Le discours officiel, relayé par une importante iconographie, met alors en scène des hommes dans des rôles d’ouvriers, de soldats (auxquels s’ajoutent les partisans après 1945) et de dirigeants, tandis que les femmes incarnent des mères (souvent associées à la représentation de la paix après la Seconde Guerre mondiale) et des paysannes. Cette figure féminine vient étonnamment remplacer celle du moujik barbu des années 1920. Certaines militantes exploitent politiquement ces représentations : durant la guerre civile espagnole (1936-1939) Dolores Ibárruri met en avant sa fonction de mère et lors de la répression de l’insurrection de Budapest en 1956, Júlia Rajk (1914-1981) son rôle de veuve du ministre de l’Intérieur Laslo Rajk (1909-1949), exécuté sur ordre du secrétaire du Parti communiste hongrois Mátyás Rákosi (1892-1971).

La morale sexuelle conservatrice de l’époque stalinienne s’érode peu à peu à partir des années 1960 (nonobstant en Roumanie qui pratique une politique nataliste, interdisant entre autres l’avortement), dans une convergence avec les évolutions en cours à l’Ouest. Cette évolution est parallèle à l’élévation du niveau d’éducation et à la croissance du travail salarié féminin, avec des cas particuliers comme la Pologne après 1956, qui connaît un véritable backlash traditionnaliste, alliant nationalisme et hostilité au travail des femmes. Malgré tout, les préoccupations natalistes demeurent : dans les années 1970, la tendance des pays de l’Est est aux politiques maternalistes (comme la Muttipolitik est-allemande), qui compensent le manque de places en crèche par un généreux congé parental.

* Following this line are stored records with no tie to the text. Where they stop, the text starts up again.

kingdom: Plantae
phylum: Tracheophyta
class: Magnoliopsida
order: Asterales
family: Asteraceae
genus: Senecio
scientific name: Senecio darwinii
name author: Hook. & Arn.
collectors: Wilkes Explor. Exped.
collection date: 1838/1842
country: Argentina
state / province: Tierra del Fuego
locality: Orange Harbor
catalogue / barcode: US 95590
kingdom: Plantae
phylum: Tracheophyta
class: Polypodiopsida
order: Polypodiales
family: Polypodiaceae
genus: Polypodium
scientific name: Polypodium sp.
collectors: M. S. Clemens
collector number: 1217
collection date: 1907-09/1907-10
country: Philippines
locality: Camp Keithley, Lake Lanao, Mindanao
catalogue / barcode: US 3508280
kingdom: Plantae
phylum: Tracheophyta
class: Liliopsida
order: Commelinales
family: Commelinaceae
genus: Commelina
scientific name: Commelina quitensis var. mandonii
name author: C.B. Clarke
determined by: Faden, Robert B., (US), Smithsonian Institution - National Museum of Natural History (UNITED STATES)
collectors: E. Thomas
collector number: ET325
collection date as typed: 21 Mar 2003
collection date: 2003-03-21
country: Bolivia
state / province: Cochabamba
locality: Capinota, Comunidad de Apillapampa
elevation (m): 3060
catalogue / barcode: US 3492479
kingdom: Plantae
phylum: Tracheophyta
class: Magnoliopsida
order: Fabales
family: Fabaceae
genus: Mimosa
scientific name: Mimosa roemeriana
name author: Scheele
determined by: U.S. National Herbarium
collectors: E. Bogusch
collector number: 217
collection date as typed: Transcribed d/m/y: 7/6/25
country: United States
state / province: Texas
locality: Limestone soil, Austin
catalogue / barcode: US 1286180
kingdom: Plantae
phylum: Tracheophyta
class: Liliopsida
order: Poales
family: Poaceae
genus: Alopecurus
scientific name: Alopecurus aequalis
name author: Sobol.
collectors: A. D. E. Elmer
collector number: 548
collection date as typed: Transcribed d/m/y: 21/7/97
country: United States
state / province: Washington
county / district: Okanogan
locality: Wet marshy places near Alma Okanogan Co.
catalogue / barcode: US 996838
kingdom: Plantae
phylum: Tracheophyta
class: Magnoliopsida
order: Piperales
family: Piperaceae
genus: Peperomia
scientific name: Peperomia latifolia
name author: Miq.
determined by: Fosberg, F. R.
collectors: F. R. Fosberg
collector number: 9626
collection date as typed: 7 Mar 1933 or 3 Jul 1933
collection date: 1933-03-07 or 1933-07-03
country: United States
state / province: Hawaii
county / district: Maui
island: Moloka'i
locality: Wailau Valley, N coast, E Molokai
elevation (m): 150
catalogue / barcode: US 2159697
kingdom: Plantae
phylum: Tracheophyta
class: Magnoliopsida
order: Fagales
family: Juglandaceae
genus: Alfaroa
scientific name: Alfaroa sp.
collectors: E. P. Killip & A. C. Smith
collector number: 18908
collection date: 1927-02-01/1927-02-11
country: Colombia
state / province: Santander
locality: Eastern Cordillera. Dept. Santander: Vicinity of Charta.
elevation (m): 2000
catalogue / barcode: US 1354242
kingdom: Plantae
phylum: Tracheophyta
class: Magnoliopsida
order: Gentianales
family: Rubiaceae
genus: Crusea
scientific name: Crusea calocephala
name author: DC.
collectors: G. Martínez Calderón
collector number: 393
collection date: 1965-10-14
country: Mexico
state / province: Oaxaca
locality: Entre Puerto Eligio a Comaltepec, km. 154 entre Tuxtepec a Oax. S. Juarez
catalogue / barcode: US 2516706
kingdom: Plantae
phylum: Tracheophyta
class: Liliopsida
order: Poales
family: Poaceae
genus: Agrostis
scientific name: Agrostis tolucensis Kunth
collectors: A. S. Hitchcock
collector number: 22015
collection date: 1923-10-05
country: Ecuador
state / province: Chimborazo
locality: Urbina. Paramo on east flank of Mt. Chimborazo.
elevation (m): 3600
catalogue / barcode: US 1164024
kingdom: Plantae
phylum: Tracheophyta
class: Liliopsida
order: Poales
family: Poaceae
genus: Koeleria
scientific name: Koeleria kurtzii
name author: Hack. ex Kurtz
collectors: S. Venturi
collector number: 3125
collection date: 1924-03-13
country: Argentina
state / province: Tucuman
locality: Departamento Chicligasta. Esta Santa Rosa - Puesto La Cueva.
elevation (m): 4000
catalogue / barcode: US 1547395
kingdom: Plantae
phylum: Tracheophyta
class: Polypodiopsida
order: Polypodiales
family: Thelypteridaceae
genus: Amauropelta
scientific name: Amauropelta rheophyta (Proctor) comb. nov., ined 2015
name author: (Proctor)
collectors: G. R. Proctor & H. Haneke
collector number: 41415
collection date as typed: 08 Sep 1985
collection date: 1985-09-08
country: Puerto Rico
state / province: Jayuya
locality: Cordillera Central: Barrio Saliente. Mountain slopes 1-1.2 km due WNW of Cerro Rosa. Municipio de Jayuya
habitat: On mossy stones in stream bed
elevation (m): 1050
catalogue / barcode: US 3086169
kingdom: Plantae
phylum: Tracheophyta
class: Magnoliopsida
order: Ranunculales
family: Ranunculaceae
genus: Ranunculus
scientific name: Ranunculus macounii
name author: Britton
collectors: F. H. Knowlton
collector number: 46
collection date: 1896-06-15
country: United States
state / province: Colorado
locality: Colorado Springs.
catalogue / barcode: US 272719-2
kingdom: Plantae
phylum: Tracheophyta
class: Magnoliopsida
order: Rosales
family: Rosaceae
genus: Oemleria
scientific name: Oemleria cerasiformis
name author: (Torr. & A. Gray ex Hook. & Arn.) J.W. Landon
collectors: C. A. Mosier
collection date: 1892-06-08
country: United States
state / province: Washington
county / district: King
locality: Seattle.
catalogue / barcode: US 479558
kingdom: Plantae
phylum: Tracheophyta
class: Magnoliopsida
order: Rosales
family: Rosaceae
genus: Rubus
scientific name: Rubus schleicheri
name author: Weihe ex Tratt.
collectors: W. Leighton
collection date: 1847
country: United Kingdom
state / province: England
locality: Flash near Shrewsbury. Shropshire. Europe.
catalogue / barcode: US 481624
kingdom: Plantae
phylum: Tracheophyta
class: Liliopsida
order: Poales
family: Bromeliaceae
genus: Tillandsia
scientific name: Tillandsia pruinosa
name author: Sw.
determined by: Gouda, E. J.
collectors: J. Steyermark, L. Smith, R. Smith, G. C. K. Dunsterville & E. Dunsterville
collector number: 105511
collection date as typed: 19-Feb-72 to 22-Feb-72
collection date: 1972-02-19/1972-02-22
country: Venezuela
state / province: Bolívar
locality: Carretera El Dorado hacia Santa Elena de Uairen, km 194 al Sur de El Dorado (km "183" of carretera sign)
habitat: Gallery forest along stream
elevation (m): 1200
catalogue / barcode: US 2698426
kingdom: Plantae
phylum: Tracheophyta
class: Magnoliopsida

Les partis et les régimes communistes entreprennent donc d’émanciper les femmes, mais sans se confronter à la question des rapports de genre. De ce fait, il leur est difficile de défendre politiquement des intérêts spécifiquement féminins ou même de proposer une analyse genrée sans remettre en question l’ensemble du projet communiste ; d’où les rapports difficiles que les mouvements féministes, à partir des années 1970, connaissent avec les partis communistes à l’Ouest et leur commune opposition aux régimes à l’Est. Les régimes communistes permettent toutefois l’éclosion d’un féminisme moins visible car plus diffus, porté par les femmes dans les diverses institutions – du comité d’entreprise à la FDIF (Fédération démocratique internationale des femmes) – où elles utilisent leurs marges de manœuvre pour défendre des revendications spécifiquement féminines. On peut à ce titre parler de féministes sans féminisme.